If $2 \mid b$, write $b=2b'$, we get $6a^2b'-16b'^3=2$, so $(3a^2-8b'^2)b'=1$, thus $b'= \pm 1$. If $b'= -1$, we get $-1=3a^2-8b'^2=3a^2-8$, so $7=3a^2$ which has no solution. If $b'=1$, we get $1=3a^2-8b'^2=3a^2-8$, so $9=3a^2$, thus $3=a^2$, which has no solution.
Thus there are no solutions where $m$ is odd.

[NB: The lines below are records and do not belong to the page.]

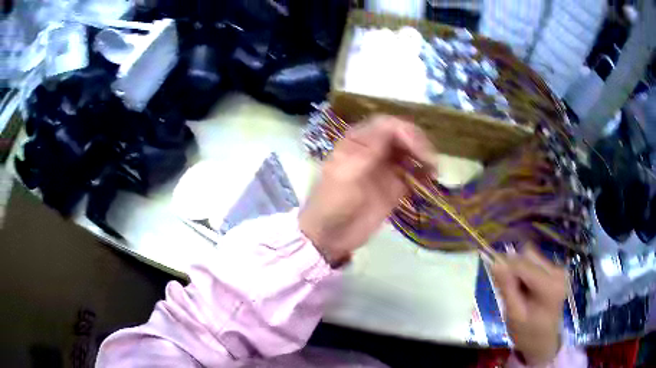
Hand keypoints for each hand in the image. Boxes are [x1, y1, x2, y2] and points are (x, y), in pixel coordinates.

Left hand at [299, 115, 434, 265]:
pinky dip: (424, 175)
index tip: (419, 150)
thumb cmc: (332, 203)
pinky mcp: (394, 186)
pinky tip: (430, 182)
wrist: (331, 236)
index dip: (406, 132)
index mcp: (358, 141)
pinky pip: (413, 174)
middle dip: (419, 144)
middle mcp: (374, 150)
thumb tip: (392, 127)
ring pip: (410, 153)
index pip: (387, 125)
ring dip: (424, 158)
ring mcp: (385, 168)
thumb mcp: (346, 174)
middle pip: (402, 136)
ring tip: (434, 172)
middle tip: (431, 161)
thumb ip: (368, 149)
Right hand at [491, 246, 567, 365]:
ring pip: (532, 256)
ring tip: (517, 290)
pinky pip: (536, 262)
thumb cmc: (527, 333)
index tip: (492, 273)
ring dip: (520, 270)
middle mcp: (557, 272)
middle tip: (506, 287)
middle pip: (529, 255)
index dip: (505, 265)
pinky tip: (525, 288)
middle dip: (514, 267)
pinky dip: (526, 272)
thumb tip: (495, 264)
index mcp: (549, 286)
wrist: (543, 342)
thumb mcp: (514, 315)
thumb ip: (507, 288)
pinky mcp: (556, 270)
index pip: (523, 264)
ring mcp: (558, 270)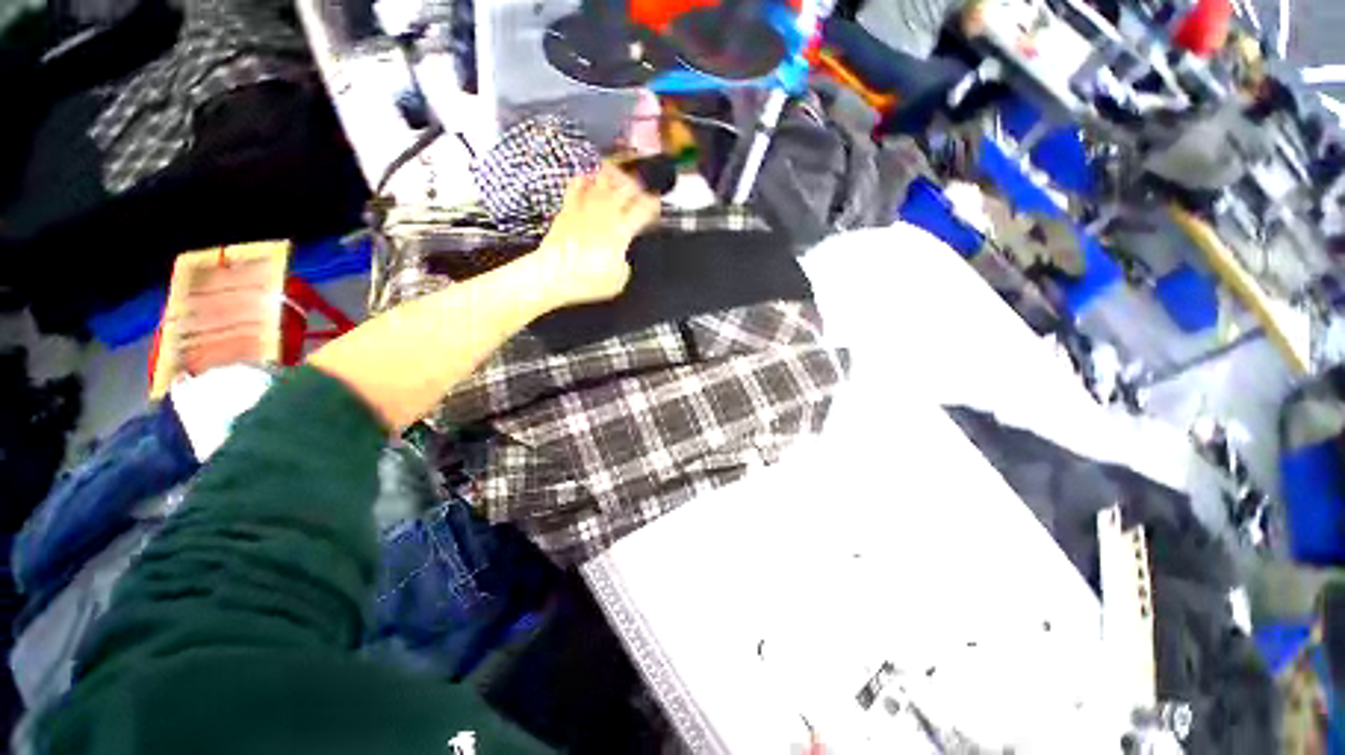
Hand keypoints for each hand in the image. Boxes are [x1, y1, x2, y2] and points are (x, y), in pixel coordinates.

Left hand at [534, 164, 660, 307]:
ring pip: (603, 180)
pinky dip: (585, 179)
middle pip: (626, 188)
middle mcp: (605, 213)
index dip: (653, 203)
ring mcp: (585, 207)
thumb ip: (624, 262)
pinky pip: (577, 185)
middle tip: (642, 184)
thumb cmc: (589, 281)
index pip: (643, 209)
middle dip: (638, 184)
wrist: (553, 275)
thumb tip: (621, 256)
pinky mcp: (567, 209)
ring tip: (619, 172)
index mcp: (621, 231)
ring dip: (614, 175)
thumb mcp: (618, 280)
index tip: (657, 202)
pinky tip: (588, 178)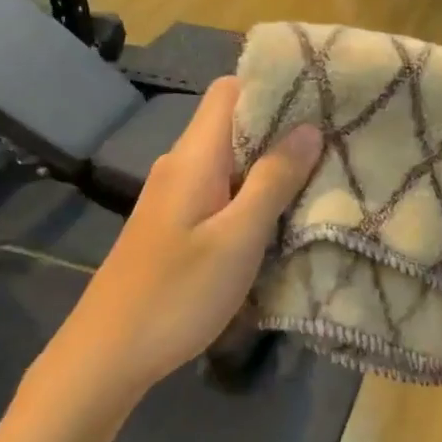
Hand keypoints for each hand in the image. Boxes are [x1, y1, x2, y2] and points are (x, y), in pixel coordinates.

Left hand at [48, 78, 320, 396]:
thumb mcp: (237, 239)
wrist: (108, 354)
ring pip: (229, 160)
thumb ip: (273, 181)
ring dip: (269, 164)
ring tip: (317, 175)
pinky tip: (278, 215)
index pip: (229, 90)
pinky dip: (251, 192)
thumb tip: (308, 128)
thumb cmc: (177, 293)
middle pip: (231, 123)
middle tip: (333, 141)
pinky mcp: (174, 224)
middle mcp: (181, 165)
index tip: (319, 98)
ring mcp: (174, 196)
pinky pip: (220, 190)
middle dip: (281, 127)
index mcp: (194, 157)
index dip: (272, 86)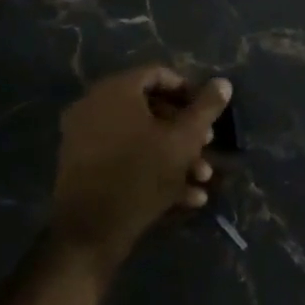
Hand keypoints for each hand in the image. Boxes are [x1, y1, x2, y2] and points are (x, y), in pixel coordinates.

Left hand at [46, 66, 228, 277]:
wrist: (91, 230)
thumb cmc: (142, 175)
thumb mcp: (184, 140)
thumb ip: (206, 108)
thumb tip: (223, 82)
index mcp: (115, 90)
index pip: (158, 74)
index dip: (189, 91)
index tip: (209, 113)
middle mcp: (94, 106)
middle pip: (149, 107)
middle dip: (184, 128)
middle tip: (207, 145)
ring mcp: (83, 136)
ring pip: (139, 136)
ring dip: (174, 154)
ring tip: (201, 177)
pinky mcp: (81, 165)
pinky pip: (123, 155)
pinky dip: (151, 167)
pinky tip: (184, 195)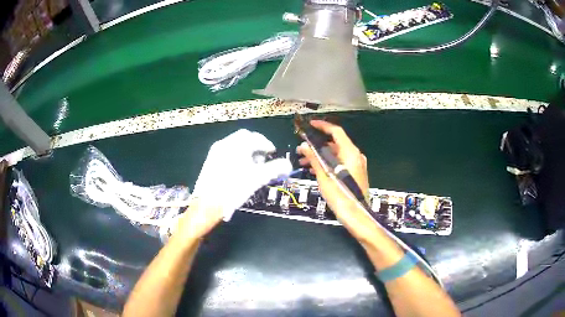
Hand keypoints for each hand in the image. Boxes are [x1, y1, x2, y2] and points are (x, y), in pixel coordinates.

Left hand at [173, 129, 291, 239]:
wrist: (208, 204)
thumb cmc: (234, 189)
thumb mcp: (258, 178)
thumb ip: (275, 168)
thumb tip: (288, 165)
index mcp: (236, 144)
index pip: (255, 137)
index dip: (266, 144)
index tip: (272, 153)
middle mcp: (224, 144)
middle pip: (244, 138)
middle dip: (256, 147)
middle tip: (263, 159)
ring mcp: (215, 152)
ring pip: (235, 145)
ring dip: (246, 151)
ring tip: (252, 166)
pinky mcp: (210, 161)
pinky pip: (227, 152)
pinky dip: (236, 156)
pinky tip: (239, 171)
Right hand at [297, 120, 375, 239]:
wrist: (356, 215)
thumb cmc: (340, 195)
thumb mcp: (324, 176)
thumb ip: (314, 158)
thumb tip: (304, 146)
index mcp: (350, 152)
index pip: (336, 131)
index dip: (322, 126)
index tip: (309, 125)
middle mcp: (355, 156)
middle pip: (335, 143)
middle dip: (317, 145)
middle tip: (301, 149)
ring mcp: (357, 165)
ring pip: (336, 154)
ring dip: (320, 155)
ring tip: (304, 162)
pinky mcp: (355, 174)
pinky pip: (340, 163)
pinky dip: (328, 163)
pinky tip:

To see how this related to the original question, note that if $n^3=m^4+8=(m^2)^2+8$, we can make the substituion $m \mapsto m^2$, to get a solution to $n^3=m^2+8$. But we know from the above discussion that the only such solution occurs when $m=0$ which also means $m=0$ in the equation $n^3=m^4+8$. In particular, there are no solutions where $13$ does not divide $m$.